**EXERCISE:**
The data below is to be set down again exactly as written.

Saved entries:

——

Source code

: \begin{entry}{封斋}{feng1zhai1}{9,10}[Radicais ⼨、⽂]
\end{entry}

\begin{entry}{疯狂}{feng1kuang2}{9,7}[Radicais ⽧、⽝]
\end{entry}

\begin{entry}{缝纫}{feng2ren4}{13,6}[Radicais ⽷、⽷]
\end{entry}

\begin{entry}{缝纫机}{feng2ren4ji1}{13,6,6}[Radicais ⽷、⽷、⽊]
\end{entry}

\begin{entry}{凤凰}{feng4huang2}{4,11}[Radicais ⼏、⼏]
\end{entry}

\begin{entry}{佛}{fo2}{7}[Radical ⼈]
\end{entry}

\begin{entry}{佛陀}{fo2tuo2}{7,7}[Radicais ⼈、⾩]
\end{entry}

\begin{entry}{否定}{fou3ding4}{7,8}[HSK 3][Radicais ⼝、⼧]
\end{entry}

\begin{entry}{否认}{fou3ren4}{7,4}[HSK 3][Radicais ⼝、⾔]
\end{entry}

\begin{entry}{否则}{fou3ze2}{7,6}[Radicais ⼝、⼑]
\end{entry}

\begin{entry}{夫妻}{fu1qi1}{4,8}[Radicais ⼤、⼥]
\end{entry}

——

**ANSWER FOR THE TASK:**
Source code

: \begin{entry}{封斋}{feng1zhai1}{9,10}[Radicais ⼨、⽂]
\end{entry}

\begin{entry}{疯狂}{feng1kuang2}{9,7}[Radicais ⽧、⽝]
\end{entry}

\begin{entry}{缝纫}{feng2ren4}{13,6}[Radicais ⽷、⽷]
\end{entry}

\begin{entry}{缝纫机}{feng2ren4ji1}{13,6,6}[Radicais ⽷、⽷、⽊]
\end{entry}

\begin{entry}{凤凰}{feng4huang2}{4,11}[Radicais ⼏、⼏]
\end{entry}

\begin{entry}{佛}{fo2}{7}[Radical ⼈]
\end{entry}

\begin{entry}{佛陀}{fo2tuo2}{7,7}[Radicais ⼈、⾩]
\end{entry}

\begin{entry}{否定}{fou3ding4}{7,8}[HSK 3][Radicais ⼝、⼧]
\end{entry}

\begin{entry}{否认}{fou3ren4}{7,4}[HSK 3][Radicais ⼝、⾔]
\end{entry}

\begin{entry}{否则}{fou3ze2}{7,6}[Radicais ⼝、⼑]
\end{entry}

\begin{entry}{夫妻}{fu1qi1}{4,8}[Radicais ⼤、⼥]
\end{entry}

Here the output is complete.